Yes, the current period and the research branch has to be deemed optimistic in the sense that it extends the limits of what we know, not in the purely analytical way, but in a mix of reason and experience that is part of daily life itself. Wonder what the generation growing up with it will accomplish, and what difficulties they will face.
IMHO the big win has been the reification of Turing machines as an essential commodity. Software is no longer a mathematical abstraction but a reality that permeates every aspect of day-to-day life for just about every human being on earth. This democratizes mathematics because you can explain it to ordinary people in terms of computer programs and they can easily understand what you are talking about. The fact that there are fundamental limits on what computers (and hence mathematics) can do it surprising and interesting, but not even remotely cause for despair.
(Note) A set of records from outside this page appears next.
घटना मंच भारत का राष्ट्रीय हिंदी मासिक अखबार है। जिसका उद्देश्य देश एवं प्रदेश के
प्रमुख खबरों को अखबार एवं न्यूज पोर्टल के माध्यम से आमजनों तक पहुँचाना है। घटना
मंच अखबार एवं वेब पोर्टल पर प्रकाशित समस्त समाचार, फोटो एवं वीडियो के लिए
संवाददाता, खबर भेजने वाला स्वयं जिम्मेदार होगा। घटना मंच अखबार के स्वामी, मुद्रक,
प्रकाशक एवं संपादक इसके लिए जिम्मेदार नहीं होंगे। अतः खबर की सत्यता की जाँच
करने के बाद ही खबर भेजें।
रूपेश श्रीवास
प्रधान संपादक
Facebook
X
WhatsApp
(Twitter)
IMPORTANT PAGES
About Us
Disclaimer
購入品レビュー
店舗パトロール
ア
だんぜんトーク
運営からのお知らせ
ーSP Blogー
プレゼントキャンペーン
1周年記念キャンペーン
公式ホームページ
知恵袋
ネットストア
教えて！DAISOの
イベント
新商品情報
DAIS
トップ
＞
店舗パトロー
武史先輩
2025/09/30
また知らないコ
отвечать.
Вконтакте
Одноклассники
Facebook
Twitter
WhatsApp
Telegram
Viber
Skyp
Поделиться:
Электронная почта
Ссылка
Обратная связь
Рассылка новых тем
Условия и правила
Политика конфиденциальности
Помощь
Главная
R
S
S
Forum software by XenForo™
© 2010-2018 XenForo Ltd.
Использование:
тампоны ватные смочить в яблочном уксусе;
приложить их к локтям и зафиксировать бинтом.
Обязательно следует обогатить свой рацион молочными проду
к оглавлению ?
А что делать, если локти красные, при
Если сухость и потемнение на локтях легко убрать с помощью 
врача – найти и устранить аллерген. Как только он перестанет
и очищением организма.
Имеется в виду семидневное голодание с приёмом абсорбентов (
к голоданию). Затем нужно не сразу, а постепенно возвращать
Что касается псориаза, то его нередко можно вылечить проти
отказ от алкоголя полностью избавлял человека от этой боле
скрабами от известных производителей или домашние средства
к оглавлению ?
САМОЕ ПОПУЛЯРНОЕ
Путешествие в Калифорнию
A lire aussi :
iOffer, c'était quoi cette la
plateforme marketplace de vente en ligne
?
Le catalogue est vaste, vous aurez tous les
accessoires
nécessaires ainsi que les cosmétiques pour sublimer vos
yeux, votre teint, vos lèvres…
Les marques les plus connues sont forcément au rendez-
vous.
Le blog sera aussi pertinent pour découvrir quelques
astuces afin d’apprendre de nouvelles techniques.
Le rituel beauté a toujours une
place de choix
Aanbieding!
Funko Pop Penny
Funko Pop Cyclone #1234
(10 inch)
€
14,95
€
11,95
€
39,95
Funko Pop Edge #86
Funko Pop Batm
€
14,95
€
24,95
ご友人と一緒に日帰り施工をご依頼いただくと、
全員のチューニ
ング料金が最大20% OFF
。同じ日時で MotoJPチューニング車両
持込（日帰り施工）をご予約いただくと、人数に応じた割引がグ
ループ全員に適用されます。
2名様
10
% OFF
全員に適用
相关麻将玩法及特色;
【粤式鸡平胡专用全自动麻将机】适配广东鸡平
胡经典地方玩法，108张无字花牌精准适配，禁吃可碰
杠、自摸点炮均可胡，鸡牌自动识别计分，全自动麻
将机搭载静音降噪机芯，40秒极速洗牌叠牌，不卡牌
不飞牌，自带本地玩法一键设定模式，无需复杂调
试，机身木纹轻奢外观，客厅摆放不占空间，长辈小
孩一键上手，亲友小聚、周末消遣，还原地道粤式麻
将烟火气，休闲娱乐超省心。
As for our failure to find a ToE, it has been barely 50 years since we got the Standard Model figured out, and since then we've been stymied by the lack of data in the relevant regimes. It's really, really hard to do experiments where both GR and QM have measurable impacts. Give it time.
> This democratizes mathematics because you can explain it to ordinary people in terms of computer programs and they can easily understand what you are talking about. The fact that there are fundamental limits on what computers (and hence mathematics) can do it surprising and interesting
I would take this further. The ubiquity of computing tools helps us humans face our greatest intellectual challenge: learning to think about the effects of scale.
Prussian presumably as that is where he was from. According to wikipedia he used to say he was born in Königsberg but there is a possibility he was born in another place near there. [1]
Then things like Gödel's Impossibility theorem and the Halting problem came to light. Or quantum physics, with it's inescapable uncertainties, etc. In those earlier days, it must have seemed like humanity would in due time reveal all of the workings of the universe / uncover God's Plan.
Then we got a reality check (:
I feel like I've gone on a similar trajectory in my understanding of the world. Early on, I felt like "the answers" were known, and I just needed to apply myself to understand them. Perhaps it's a side-effect of the way school and academics are structured. And over time I've come to understand that all the elegant formulae and high-level concepts are just approximations (albeit useful ones) to reality: which is a wild, beautiful, never-fully-knowable mess.
Sometimes I think of it in terms of Plato's Cave[1]: the notion was that the Ideal is the "perfect thing", and our observed reality is just wavering shadows on the wall, derived from that ideal. But nowadays I think the shadows are the perfect reality, and the "ideal form" is just our derived, simplified, mental model, and we're more exploring our own limited ability to understand rather than some innate truths of nature itself.